The Lab

The Bruce Lab at the University of Washington is focused on development and application of advanced mass spectrometry technology for biological, biophysical and biochemical studies. We specialize in Fourier transform ion cyclotron resonance mass spectrometry for proteomics, biological and biomedical applications.

Featured Publications

Regional Isolation Drives Bacterial Diversification within Cystic Fibrosis Lungs.

Peter Jorth, Benjamin J. Staudinger, Xia Wu, Katherine B. Hisert, Hillary Hayden, Jayanthi Garudathri, Christopher L. Harding, Matthew C. Radey, Amir Rezayat, Gilbert Bautista, William R. Berrington, Amanda F. Goddard, Chunxiang Zheng, Angus Angermeyer, Mitchell J. Brittnacher, Jacob Kitzman, Jay Shendure, Corinne L. Fligner, John Mittler, Moira L. Aitken, Colin Manoil, James E. Bruce, Timothy L. Yahr, Pradeep K. Singh.

Cell Host & Microbe(2015), Published Online: August 20, 2015.
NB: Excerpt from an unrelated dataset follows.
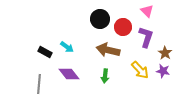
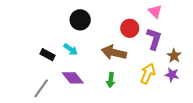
black circle: (100, 19) -> (80, 20), moved
yellow arrow: (140, 70) -> (148, 74), turned -114
gray line: (39, 84) -> (41, 88), turned 30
Chemoresistance is a common mode of therapy failure for many cancers. Tumours develop resistance to chemotherapeutics through a variety of mechanisms, with proteins serving pivotal roles. Changes in protein conformations and interactions affect the cellular response to environmental conditions contributing to the development of new phenotypes. The ability to understand how protein interaction networks adapt to yield new function or alter phenotype is limited by the inability to determine structural and protein interaction changes on a proteomic scale. Here, chemical crosslinking and mass spectrometry were employed to quantify changes in protein structures and interactions in multidrug-resistant human carcinoma cells. Quantitative analysis of the largest crosslinking-derived, protein interaction network comprising 1,391 crosslinked peptides allows for ‘edgotype’ analysis in a cell model of chemoresistance. We detect consistent changes to protein interactions and structures, including those involving cytokeratins, topoisomerase-2-alpha, and post-translationally modified histones, which correlate with a chemoresistant phenotype.


In pathogenic Gram-negative bacteria, interactions among membrane proteins are key mediators of host cell attachment, invasion, pathogenesis, and antibiotic resistance. Membrane protein interactions are highly dependent upon local properties and environment, warranting direct measurements on native protein complex structures as they exist in cells. Here we apply in vivo chemical cross-linking mass spectrometry, to reveal the first large-scale protein interaction network in Pseudomonas aeruginosa, an opportunistic human pathogen, by covalently linking interacting protein partners, thereby fixing protein complexes in vivo. A total of 626 cross-linked peptide pairs, including previously unknown interactions of many membrane proteins, are reported. These pairs not only define the existence of these interactions in cells but also provide linkage constraints for complex structure predictions. Structures of three membrane proteins, namely, SecD-SecF, OprF, and OprI are predicted using in vivo cross-linked sites. These findings improve understanding of membrane protein interactions and structures in cells.


Genetically-susceptible bacteria become antibiotic tolerant during chronic infections, and the mechanisms responsible are poorly understood. One factor that may contribute to differential sensitivity in vitro and in vivo is differences in the time-dependent tobramycin concentration profile experienced by the bacteria. Here, we examine the proteome response induced by sub-inhibitory concentrations of tobramycin in P. aeruginosa cells grown under planktonic conditions. These efforts revealed increased levels of heat shock proteins and proteases were present at higher dosage treatments (0.5 and 1 micrograms/ml), while less dramatic at 0.1 micrograms/ml dosage. In contrast, many metabolic enzymes were significantly induced by lower dosages (0.1 and 0.5 micrograms/ml), but not at 1 micrograms/ml dosage. Time course proteome analysis further revealed that the increase of heat shock proteins and proteases was most rapid from 15 min to 60 min, and the increased levels sustained till 6 hours (last time point tested). Heat shock protein IbpA exhibited the greatest induction by tobramycin, up to 90-fold. Nevertheless, deletion of ibpA did not enhance sensitivity to tobramycin. It seemed possible that the absence of sensitization could be due to redundant functioning of IbpA with other proteins that protect cells from tobramycin. Indeed, inactivation of two heat shock chaperones/proteases in addition to ibpA in double mutants (ibpA/clpB, ibpA/PA0779 and ibpA/hslV) did increase tobramycin sensitivity. Collective, these results demonstrate the time- and concentration-dependent nature of the P. aeruginosa proteome response to tobramycin, and that proteome modulation and protein redundancy are protective mechanisms to help bacteria resist antibiotic treatments.